### [WORK ORDER A]
Quote the records exactly, starting at their first line and ending at the line that contains "Related Articles".
(TEXT SEGMENT begins)
Circumference of smaller circle is 2pi (r) and that of the larger circle is 2pi(R)...
Substituting (1)
Circum of smaller cirlce is 2pi(r) and that of larger circle is {2pi(2r)=4pi(r)}.

Circum of larger circle/Circum of smaller circle= 4pi(r)/2pi(r)=2

Option C

Your assumption is valid when it says "outer ring" and not the "larger circle". Circles by definition have only one circumference. You make an interesting point however - GMAT might sneak in the word "ring" for a tough problem.

suppose the radius of the small circle, not shaded, is r1
and the radius of the big circle is r2.
now, the area of the shaded region is 3 times the area of the not shaded region:

(pi*r2 - pi*r1)/pi*r1 = 3/1
simplify by pi

(r2-r1)/r1=3/1
now cross multiply:
3r1 = r2-r1
add r1:
2r1 = r2
Ok, so the radius of the big circle is twice the radius of the small circle:

Circumference is 2*pi*r

now, write everything as:
C of big one:
2*pi*2r1
C of the small one:
2*pi*r1

divide C big / C small, and the answer is 2.

Merging the topics. Please refer to the discussions above and follow the rules for posting.

Rules for posting: rules-for-posting-please-read-this-before-posting-133935.html

eliminating ⫪,
lc area/sc area=4/1=2^2/1^2
lc circ/sc circ=(2)(2)/(1)(2)=2/1

Hi, I have a question. Can I just take smart number?
(TEXT SEGMENT ends)
(INPUT FOR THIS TASK begins)
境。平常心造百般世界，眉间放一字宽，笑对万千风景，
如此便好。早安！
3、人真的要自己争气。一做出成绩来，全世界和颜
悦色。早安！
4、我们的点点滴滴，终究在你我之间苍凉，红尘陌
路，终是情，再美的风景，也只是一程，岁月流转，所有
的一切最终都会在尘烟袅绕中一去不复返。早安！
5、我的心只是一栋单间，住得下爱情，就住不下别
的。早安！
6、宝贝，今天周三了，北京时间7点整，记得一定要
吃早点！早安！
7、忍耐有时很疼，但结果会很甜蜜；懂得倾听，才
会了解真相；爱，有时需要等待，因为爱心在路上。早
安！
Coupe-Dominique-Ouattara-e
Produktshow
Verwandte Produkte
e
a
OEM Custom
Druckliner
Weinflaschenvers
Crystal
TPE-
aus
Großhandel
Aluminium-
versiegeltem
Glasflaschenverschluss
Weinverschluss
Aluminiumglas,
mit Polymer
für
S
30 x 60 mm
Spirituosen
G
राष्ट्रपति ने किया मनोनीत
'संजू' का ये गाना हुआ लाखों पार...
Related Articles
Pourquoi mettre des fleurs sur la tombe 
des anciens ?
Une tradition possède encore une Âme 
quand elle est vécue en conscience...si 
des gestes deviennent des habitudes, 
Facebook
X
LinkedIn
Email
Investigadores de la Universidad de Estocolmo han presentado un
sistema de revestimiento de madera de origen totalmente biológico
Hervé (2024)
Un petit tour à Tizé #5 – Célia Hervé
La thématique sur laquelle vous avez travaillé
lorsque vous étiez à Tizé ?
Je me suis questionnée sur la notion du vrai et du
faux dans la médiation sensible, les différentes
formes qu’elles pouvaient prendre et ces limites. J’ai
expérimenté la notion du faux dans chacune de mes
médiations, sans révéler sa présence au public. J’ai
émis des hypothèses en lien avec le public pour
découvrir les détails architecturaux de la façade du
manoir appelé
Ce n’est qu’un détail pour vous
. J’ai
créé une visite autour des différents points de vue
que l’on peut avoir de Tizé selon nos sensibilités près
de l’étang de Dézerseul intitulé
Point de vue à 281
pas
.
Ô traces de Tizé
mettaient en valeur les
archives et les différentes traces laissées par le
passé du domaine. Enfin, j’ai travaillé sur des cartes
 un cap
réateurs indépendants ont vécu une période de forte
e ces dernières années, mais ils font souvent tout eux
(INPUT FOR THIS TASK ends)
### [WORK ORDER B]
Print the whole forum discussion on comparing the two circles exactly.

### [TASK ANSWER A]
境。平常心造百般世界，眉间放一字宽，笑对万千风景，
如此便好。早安！
3、人真的要自己争气。一做出成绩来，全世界和颜
悦色。早安！
4、我们的点点滴滴，终究在你我之间苍凉，红尘陌
路，终是情，再美的风景，也只是一程，岁月流转，所有
的一切最终都会在尘烟袅绕中一去不复返。早安！
5、我的心只是一栋单间，住得下爱情，就住不下别
的。早安！
6、宝贝，今天周三了，北京时间7点整，记得一定要
吃早点！早安！
7、忍耐有时很疼，但结果会很甜蜜；懂得倾听，才
会了解真相；爱，有时需要等待，因为爱心在路上。早
安！
Coupe-Dominique-Ouattara-e
Produktshow
Verwandte Produkte
e
a
OEM Custom
Druckliner
Weinflaschenvers
Crystal
TPE-
aus
Großhandel
Aluminium-
versiegeltem
Glasflaschenverschluss
Weinverschluss
Aluminiumglas,
mit Polymer
für
S
30 x 60 mm
Spirituosen
G
राष्ट्रपति ने किया मनोनीत
'संजू' का ये गाना हुआ लाखों पार...
Related Articles

### [TASK ANSWER B]
Circumference of smaller circle is 2pi (r) and that of the larger circle is 2pi(R)...
Substituting (1)
Circum of smaller cirlce is 2pi(r) and that of larger circle is {2pi(2r)=4pi(r)}.

Circum of larger circle/Circum of smaller circle= 4pi(r)/2pi(r)=2

Option C

Your assumption is valid when it says "outer ring" and not the "larger circle". Circles by definition have only one circumference. You make an interesting point however - GMAT might sneak in the word "ring" for a tough problem.

suppose the radius of the small circle, not shaded, is r1
and the radius of the big circle is r2.
now, the area of the shaded region is 3 times the area of the not shaded region:

(pi*r2 - pi*r1)/pi*r1 = 3/1
simplify by pi

(r2-r1)/r1=3/1
now cross multiply:
3r1 = r2-r1
add r1:
2r1 = r2
Ok, so the radius of the big circle is twice the radius of the small circle:

Circumference is 2*pi*r

now, write everything as:
C of big one:
2*pi*2r1
C of the small one:
2*pi*r1

divide C big / C small, and the answer is 2.

Merging the topics. Please refer to the discussions above and follow the rules for posting.

Rules for posting: rules-for-posting-please-read-this-before-posting-133935.html

eliminating ⫪,
lc area/sc area=4/1=2^2/1^2
lc circ/sc circ=(2)(2)/(1)(2)=2/1

Hi, I have a question. Can I just take smart number?